Aiden Martin (16-FS-037)
Materials containing boron are of increasing interest for use in laser targets, quantum photonics, electronics, optics, and high-temperature and reactive chemical environments. All these applications are, however, constrained by challenges arising from instabilities produced during the thermally induced fabrication process. Electron-beam-induced deposition is a rapidly developing technique that has been demonstrated for a wide range of materials, and avoids thermal- and mass-transport-related instabilities by overcoming the activation barrier for material deposition by electron-induced dissociation of adsorbed precursor molecules. We plan to determine the feasibility of an electron-beam-induced deposition process for rapid fabrication of boron-containing films. We intend to develop an understanding of the kinetics and mechanisms of electron-beam-induced deposition of boron and boron carbide, and construct a prototype platform at Lawrence Livermore. The platform will be used to characterize boron film deposition by using a method to minimize parameters. The main challenge will be related to the optimization of film deposition rate, uniformity, and stoichiometry, which are a function of the substrate temperature, precursor and purifying gas pressure, and electron energy and flux. We will use a parameter-minimization method to find the optimal conditions for each of these properties. The proposed technique, if feasible, could have major implications on the fabrication methodology of high-energy-density materials and Inertial Confinement Fusion ablators and, more broadly, provide a novel technique for the fabrication of boron-containing materials that are increasingly finding applications across many areas of science.
Electron-beam-induced deposition entails electron dissociation of precursor surface adsorbates into fragments that react with a solid surface. Deposition occurs when the reaction products are nonvolatile, resulting in the addition of surface material comprised of precursor molecule constituents. The technique is typically performed at or close to room temperature by injecting a precursor gas into a high-vacuum chamber, while a substrate is irradiated by an energetic electron beam. The process has major advantages over thermal chemical-vapor-deposition processes, including that the substrate is not exposed to the elevated temperatures required for thermal decomposition of precursor molecules. Exposure to high temperatures leads to the development of undesirable stresses, often resulting in film cracking and delamination. Other critical hurdles in fabrication of thick, continuous boron and boron carbide films are typically slow growth rates and control of film stoichiometry and surface roughness. We have identified trimethyl borate as an ideal starting point for research in the area of low-toxicity precursors. Trimethyl borate has similar structural properties to the tetraethyl orthosilicate precursor that has been well-studied in electron-beam-induced deposition of silica films. We intend to perform experiments to determine the feasibility of this precursor to fabricate boron-containing films with desirable properties. If successful, we expect to demonstrate the feasibility of electron-beam-assisted deposition of boron and boron carbide films with control over stoichiometry, density, surface roughness, crystallinity, and deposition rate. This will provide a novel method that is scalable to rapid fabrication of boron-based ablators for Inertial Confinement Fusion and high-energy-density targets. These boron materials will also be valuable to the general scientific community, with boron films and structures increasingly being explored for their optical, mechanical, and chemical properties. Also importantly, this process, if feasible, could provide a new fabrication technique for the Laboratory. Fabrication of films including carbon, silicon carbide, silicates, and various metals could be explored with the same instrumentation with a simple change of the precursor source.

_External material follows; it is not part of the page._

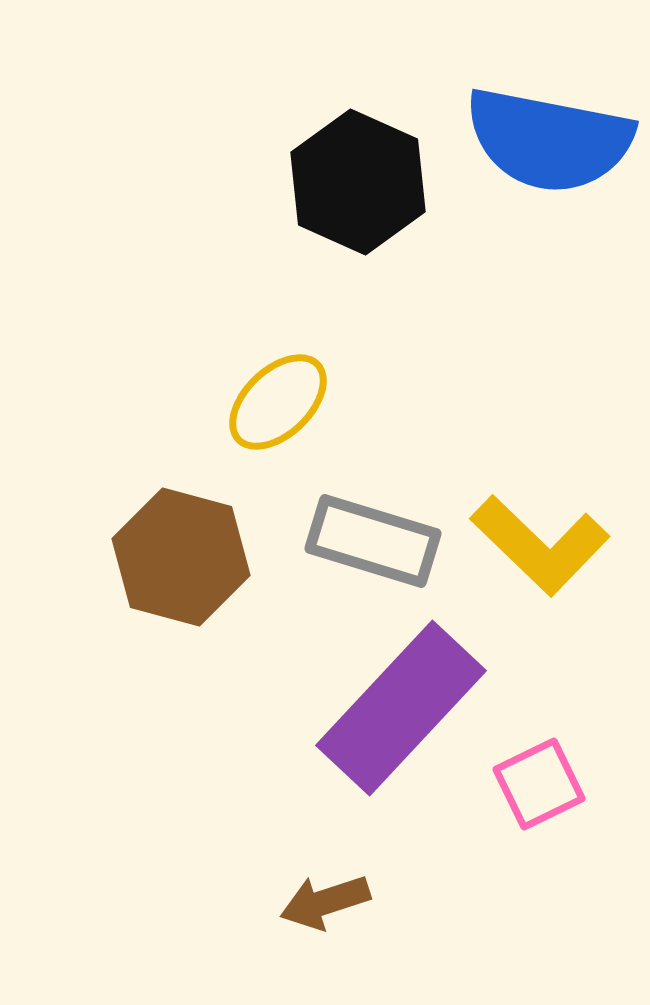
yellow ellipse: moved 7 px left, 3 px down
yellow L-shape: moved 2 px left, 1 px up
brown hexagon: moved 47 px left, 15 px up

This feasibility study could result in the development of a novel method for the deposition of boron materials in support of the Laboratory's core competency in advanced materials and manufacturing to tackle the scientific and engineering challenges of accelerating the design, fundamental understanding, and deployment of new materials and manufacturing processes. The work also is relevant to the mission focus area of stockpile stewardship science by providing new materials for high-energy-density research.
FY16 Accomplishments and Results
In FY16 we (1) designed and ordered components for our electron-beam-induced deposition platform, and implemented safety protocols for the electron-flood gun source and gas delivery system; (2) constructed the electron-beam-induced deposition platform, shown in the figure; (3) created boron-containing films by electron-beam-induced deposition using a trimethyl borate precursor; and (4) characterized deposited films using imaging and spectroscopy techniques.